## PROVIDED DATA
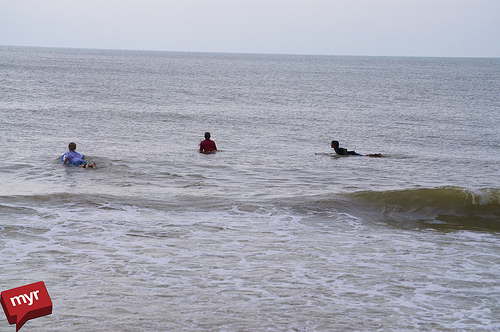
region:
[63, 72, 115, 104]
the water is calm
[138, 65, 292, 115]
the water is calm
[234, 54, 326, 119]
the water is calm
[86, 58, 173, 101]
the water is calm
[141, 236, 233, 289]
the water is calm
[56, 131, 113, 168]
a boy on the water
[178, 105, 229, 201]
a boy on the water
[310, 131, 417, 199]
a boy on the water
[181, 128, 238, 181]
a boy on the water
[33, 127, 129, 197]
a boy on the water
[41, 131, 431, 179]
three swimmers in water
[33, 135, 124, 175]
boy swimming in water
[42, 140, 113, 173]
swimmer in blue clothes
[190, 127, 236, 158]
swimmer in water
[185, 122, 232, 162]
swimmer in red clothing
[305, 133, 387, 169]
swimmer facing left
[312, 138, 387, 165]
swimming in dark clothing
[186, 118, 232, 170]
swimmer sitting up in water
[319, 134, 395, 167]
boy swimming to the left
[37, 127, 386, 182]
three kids swimming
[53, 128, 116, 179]
boy on surfboard in water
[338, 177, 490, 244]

## TASK TO COMPLETE
Reproduce every line of the entries above verbatim, omitting the pictures.

## REPLY TO THE TASK
region:
[63, 72, 115, 104]
the water is calm
[138, 65, 292, 115]
the water is calm
[234, 54, 326, 119]
the water is calm
[86, 58, 173, 101]
the water is calm
[141, 236, 233, 289]
the water is calm
[56, 131, 113, 168]
a boy on the water
[178, 105, 229, 201]
a boy on the water
[310, 131, 417, 199]
a boy on the water
[181, 128, 238, 181]
a boy on the water
[33, 127, 129, 197]
a boy on the water
[41, 131, 431, 179]
three swimmers in water
[33, 135, 124, 175]
boy swimming in water
[42, 140, 113, 173]
swimmer in blue clothes
[190, 127, 236, 158]
swimmer in water
[185, 122, 232, 162]
swimmer in red clothing
[305, 133, 387, 169]
swimmer facing left
[312, 138, 387, 165]
swimming in dark clothing
[186, 118, 232, 170]
swimmer sitting up in water
[319, 134, 395, 167]
boy swimming to the left
[37, 127, 386, 182]
three kids swimming
[53, 128, 116, 179]
boy on surfboard in water
[338, 177, 490, 244]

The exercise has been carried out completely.